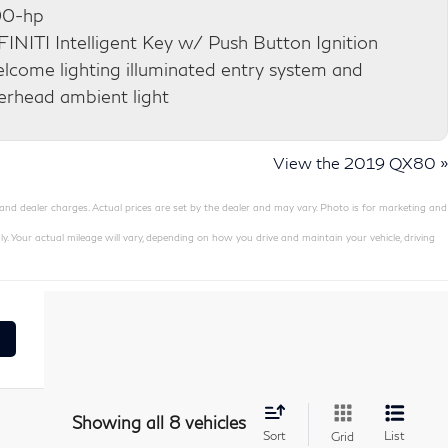
0-hp
FINITI Intelligent Key w/ Push Button Ignition
lcome lighting illuminated entry system and
erhead ambient light
View the 2019 QX80 »
 and dealer charges. Actual prices are set by the dealer and may vary. Photo is for marketing and
our actual mileage will vary, depending on how you drive and maintain your vehicle, driving
Showing all 8 vehicles
Sort
List
Grid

### Problem to work on:
Copy the lines above, swapping "dealer" for "retailer" wherever it appears and changing nothing else. Leave the pictures out of your copy.

### Exercise response:
0-hp
FINITI Intelligent Key w/ Push Button Ignition
lcome lighting illuminated entry system and
erhead ambient light
View the 2019 QX80 »
 and retailer charges. Actual prices are set by the retailer and may vary. Photo is for marketing and
our actual mileage will vary, depending on how you drive and maintain your vehicle, driving
Showing all 8 vehicles
Sort
List
Grid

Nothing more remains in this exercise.